What went wrong? Where did we lose our way? Wasn't 2001 meant to be a Space Odyssey? Or what of Stephen Spielberg' vision of a 2015... filled with flying cars and hover boards. Now 2015 is only three years away, but in reality we are still wondering what to do when we run out of the fuel that drove the last Century of innovation.

I for one, I want my hover board. You told me it would be here... I waited... Now where is it?

I'm not taking anything away from what took place in Roswell, New Mexico yesterday. What Felix Baumgartner achieved was courageous sure... But it was by no means revolutionary. I would like to think of his jump as a child getting back onto a bike after it had fallen off, not inventing the wheel.

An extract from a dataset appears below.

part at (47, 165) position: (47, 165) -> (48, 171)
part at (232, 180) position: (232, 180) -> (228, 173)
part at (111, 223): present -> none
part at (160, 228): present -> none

I hope that we as the human race will use this daredevil feat as the "kick start" we needed to inspire us back towards that wonderful ambition we once had, discovery.

Let this Century be the one that cures Cancer, Aids and Alzheimer's. Let this Century be the one that ends poverty throughout the world once and for all... I say let this Century be the one where we learn progress without destroying the Earth and finally achieve a true and meaningful peace... Let's make this Century the Century where man will set foot on Mars.

And please... For the love of God... Let this Century be the one where I get my bloody hover board!

These are just a few examples of what we can achieve... I know it's ambitious, but if we hurry... There's still time. We dared to be great once... Why can't we dare to be great again?